= ASSIGNED TASK =
Extract the lines of the records from the start through the line containing "Colruyt Group Academy", reproducing them verbatim. Omit the pictures from your answer.

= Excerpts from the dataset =
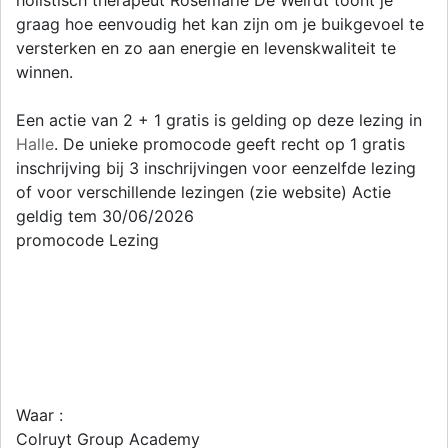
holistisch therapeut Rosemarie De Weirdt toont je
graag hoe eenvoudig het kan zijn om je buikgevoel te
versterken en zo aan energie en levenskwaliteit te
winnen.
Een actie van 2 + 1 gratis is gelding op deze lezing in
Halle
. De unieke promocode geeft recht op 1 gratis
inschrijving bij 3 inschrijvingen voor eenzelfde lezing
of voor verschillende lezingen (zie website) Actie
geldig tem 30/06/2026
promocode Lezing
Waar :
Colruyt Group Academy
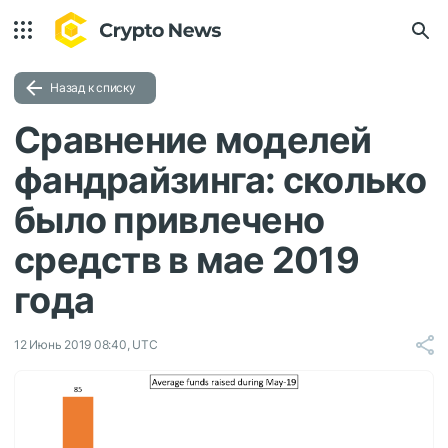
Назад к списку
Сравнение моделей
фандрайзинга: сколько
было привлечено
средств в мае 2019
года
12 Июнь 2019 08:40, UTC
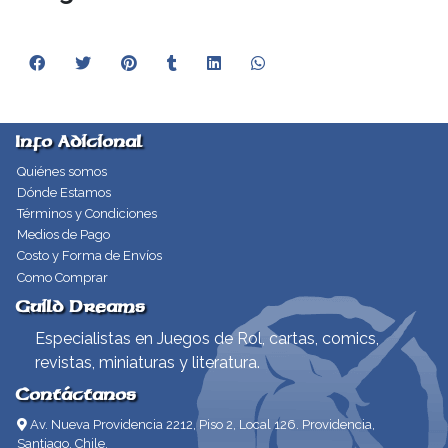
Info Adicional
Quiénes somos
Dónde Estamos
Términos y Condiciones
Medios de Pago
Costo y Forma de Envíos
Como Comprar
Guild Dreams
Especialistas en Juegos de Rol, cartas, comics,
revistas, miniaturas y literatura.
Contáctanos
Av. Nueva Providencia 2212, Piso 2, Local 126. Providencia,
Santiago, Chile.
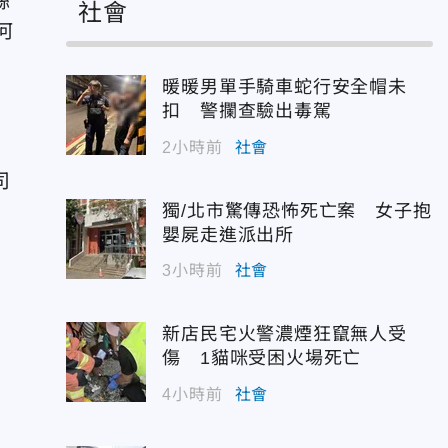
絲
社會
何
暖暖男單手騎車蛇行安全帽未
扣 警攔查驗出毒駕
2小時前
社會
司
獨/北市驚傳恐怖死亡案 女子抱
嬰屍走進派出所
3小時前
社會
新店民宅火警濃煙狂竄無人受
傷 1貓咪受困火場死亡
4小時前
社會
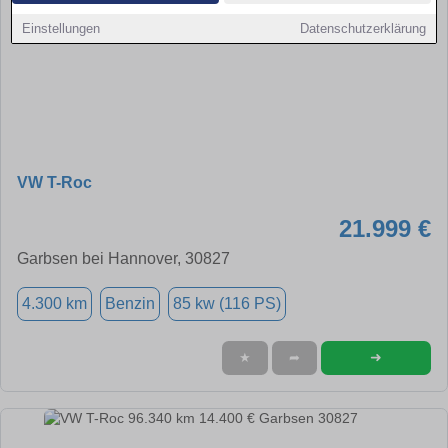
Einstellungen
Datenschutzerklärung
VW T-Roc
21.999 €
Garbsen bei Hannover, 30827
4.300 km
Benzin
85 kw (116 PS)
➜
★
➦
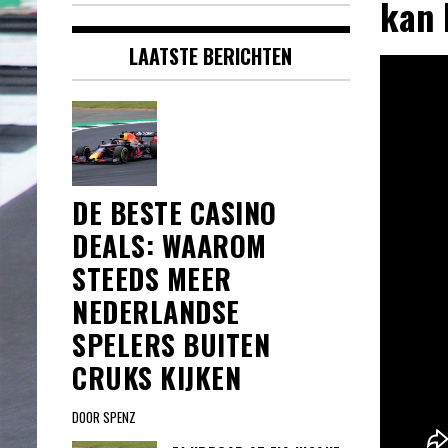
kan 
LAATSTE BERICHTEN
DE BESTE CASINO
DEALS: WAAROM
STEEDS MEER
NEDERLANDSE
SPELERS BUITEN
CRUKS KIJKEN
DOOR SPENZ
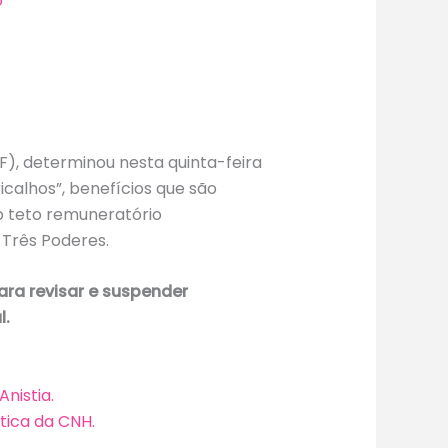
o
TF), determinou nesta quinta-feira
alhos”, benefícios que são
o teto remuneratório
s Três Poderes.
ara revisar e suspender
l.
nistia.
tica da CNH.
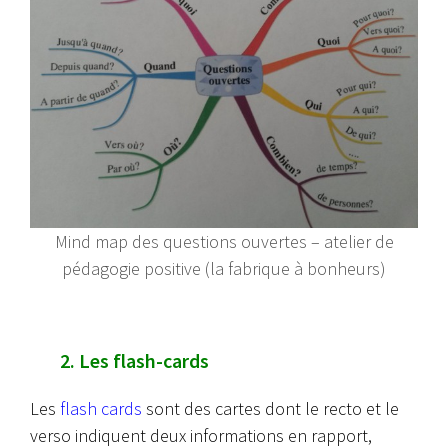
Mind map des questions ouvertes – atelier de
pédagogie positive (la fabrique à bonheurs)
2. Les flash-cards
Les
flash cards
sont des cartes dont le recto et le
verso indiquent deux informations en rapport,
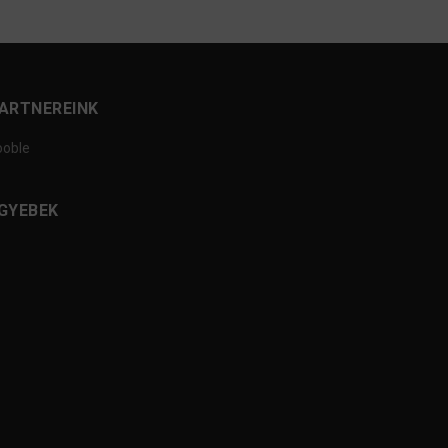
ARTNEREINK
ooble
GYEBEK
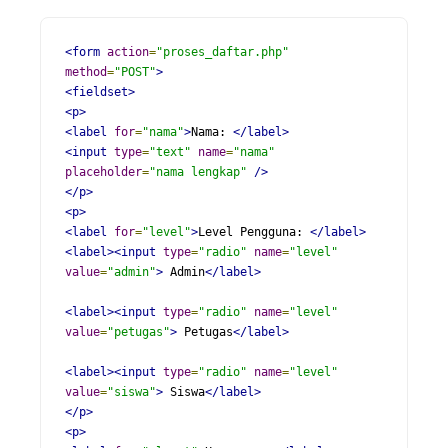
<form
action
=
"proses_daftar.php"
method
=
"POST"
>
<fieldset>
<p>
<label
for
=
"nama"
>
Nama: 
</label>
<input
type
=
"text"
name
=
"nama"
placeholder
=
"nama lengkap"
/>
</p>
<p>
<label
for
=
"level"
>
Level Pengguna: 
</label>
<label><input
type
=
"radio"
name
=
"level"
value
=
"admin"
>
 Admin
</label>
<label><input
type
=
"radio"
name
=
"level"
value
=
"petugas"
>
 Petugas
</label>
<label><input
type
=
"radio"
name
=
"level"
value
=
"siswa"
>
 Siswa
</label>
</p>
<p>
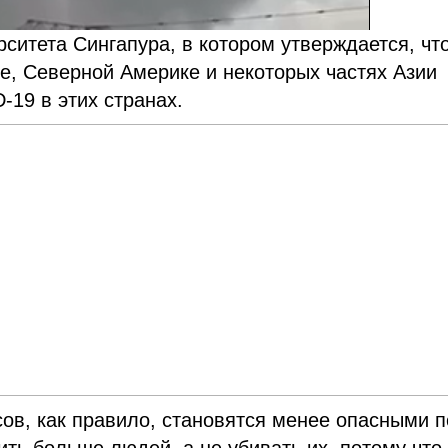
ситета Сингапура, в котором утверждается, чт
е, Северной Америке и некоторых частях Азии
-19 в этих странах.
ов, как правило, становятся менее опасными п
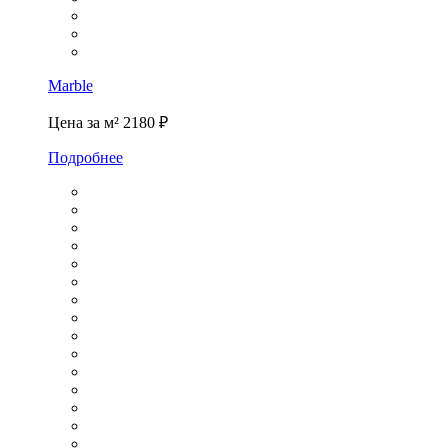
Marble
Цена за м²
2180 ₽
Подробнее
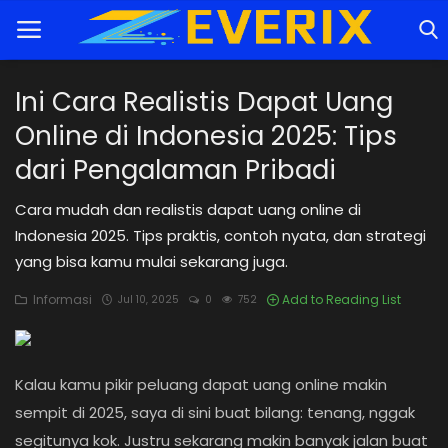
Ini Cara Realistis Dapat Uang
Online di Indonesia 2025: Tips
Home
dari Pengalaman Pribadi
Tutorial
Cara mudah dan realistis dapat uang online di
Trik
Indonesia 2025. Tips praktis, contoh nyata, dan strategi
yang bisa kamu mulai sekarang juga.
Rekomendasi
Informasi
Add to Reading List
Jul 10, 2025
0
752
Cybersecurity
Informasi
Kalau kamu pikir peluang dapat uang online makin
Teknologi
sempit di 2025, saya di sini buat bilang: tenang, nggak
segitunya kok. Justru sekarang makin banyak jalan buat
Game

= COMPLETED EXERCISE =
holistisch therapeut Rosemarie De Weirdt toont je
graag hoe eenvoudig het kan zijn om je buikgevoel te
versterken en zo aan energie en levenskwaliteit te
winnen.
Een actie van 2 + 1 gratis is gelding op deze lezing in
Halle
. De unieke promocode geeft recht op 1 gratis
inschrijving bij 3 inschrijvingen voor eenzelfde lezing
of voor verschillende lezingen (zie website) Actie
geldig tem 30/06/2026
promocode Lezing
Waar :
Colruyt Group Academy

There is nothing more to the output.